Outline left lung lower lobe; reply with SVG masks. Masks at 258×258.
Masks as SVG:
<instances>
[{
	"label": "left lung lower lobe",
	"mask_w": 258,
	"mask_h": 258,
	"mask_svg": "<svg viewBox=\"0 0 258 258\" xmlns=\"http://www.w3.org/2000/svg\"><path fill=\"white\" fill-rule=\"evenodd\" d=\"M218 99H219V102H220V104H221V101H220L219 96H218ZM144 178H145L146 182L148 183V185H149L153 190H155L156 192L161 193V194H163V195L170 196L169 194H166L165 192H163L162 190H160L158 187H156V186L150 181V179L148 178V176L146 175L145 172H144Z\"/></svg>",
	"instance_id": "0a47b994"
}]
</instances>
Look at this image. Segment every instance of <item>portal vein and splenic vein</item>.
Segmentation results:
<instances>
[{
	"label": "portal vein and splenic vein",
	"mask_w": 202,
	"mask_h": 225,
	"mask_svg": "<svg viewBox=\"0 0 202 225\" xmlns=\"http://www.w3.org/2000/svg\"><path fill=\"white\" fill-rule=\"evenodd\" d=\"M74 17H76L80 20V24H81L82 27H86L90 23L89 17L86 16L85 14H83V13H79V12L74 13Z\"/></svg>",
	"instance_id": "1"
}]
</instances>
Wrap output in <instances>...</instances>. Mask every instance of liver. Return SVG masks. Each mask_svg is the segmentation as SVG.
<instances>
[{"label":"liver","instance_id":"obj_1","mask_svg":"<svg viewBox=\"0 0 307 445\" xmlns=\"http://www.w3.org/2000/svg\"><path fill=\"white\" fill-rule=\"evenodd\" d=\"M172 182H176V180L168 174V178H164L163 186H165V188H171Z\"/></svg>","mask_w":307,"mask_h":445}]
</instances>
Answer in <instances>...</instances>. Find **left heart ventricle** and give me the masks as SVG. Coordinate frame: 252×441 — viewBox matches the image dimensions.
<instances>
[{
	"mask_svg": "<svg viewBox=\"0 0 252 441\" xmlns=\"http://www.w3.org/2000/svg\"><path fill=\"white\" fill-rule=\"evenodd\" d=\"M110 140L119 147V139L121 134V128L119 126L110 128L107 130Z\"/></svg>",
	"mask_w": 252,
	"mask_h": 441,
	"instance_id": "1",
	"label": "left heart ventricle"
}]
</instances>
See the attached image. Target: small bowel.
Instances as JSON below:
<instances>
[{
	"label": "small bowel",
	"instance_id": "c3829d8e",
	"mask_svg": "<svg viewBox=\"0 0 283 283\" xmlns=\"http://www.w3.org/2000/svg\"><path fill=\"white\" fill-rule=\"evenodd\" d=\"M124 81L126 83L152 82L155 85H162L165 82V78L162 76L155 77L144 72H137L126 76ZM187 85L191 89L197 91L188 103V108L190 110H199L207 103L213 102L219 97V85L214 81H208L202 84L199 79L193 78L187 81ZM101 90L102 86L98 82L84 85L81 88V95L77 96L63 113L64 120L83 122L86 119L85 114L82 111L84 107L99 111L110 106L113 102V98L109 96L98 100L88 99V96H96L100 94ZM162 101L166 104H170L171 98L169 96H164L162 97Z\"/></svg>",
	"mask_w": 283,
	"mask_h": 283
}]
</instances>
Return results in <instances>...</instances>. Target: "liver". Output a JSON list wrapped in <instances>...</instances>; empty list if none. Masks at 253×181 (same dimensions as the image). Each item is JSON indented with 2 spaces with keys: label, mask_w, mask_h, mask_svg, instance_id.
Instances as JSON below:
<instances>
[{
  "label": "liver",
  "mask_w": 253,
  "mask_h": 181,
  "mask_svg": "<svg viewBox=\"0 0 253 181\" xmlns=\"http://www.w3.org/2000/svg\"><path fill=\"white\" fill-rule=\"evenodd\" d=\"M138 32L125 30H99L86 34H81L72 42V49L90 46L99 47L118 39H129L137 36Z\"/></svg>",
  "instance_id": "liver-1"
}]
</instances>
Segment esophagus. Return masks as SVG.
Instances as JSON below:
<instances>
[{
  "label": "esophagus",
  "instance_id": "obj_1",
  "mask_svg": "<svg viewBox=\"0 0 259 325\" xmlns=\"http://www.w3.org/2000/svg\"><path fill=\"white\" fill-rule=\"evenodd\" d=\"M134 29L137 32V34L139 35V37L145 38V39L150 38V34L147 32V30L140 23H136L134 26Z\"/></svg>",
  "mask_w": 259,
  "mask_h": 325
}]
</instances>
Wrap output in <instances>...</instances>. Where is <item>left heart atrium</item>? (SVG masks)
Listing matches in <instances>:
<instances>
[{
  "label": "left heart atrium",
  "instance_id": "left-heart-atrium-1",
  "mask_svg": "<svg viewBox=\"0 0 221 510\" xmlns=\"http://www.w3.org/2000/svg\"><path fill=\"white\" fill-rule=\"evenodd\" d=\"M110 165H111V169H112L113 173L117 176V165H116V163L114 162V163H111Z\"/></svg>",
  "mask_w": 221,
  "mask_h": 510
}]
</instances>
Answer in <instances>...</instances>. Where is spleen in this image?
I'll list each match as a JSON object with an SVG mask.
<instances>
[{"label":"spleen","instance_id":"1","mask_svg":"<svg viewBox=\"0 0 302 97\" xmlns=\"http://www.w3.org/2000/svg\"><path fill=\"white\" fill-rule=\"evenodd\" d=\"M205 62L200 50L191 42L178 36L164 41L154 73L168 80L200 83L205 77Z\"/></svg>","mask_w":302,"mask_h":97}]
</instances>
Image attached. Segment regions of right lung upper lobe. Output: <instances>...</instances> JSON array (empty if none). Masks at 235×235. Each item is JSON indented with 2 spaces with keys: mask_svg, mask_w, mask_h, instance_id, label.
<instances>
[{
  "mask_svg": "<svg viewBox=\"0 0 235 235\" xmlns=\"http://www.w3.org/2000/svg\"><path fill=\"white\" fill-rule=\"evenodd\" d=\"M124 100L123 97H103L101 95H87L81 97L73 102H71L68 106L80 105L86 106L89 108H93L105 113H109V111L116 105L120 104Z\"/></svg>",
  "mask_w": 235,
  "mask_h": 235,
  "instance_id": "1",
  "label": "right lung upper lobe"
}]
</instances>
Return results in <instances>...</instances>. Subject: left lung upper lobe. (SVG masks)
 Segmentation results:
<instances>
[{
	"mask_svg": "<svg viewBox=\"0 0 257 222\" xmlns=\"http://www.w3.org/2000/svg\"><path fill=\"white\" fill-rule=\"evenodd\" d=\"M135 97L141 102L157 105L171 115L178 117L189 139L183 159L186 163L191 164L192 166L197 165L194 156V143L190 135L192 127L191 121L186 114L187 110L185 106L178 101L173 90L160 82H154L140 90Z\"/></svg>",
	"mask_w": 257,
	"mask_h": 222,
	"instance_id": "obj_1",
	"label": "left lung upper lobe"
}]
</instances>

● Énoncé
Veuillez lister chaque ligne du matériel ci-dessus qui contient le mot « Return », en recopiant ces lignes en entier.

● Corrigé
Wrap output in <instances>...</instances>. Mask every instance of liver. Return SVG masks. Each mask_svg is the segmentation as SVG.
Return results in <instances>...</instances>. Target: "liver". Output a JSON list wrapped in <instances>...</instances>; empty list if none. Masks at 253×181 (same dimensions as the image). Each item is JSON indented with 2 spaces with keys: label, mask_w, mask_h, mask_svg, instance_id.
Segment esophagus. Return masks as SVG.
Return results in <instances>...</instances>. Subject: left lung upper lobe. (SVG masks)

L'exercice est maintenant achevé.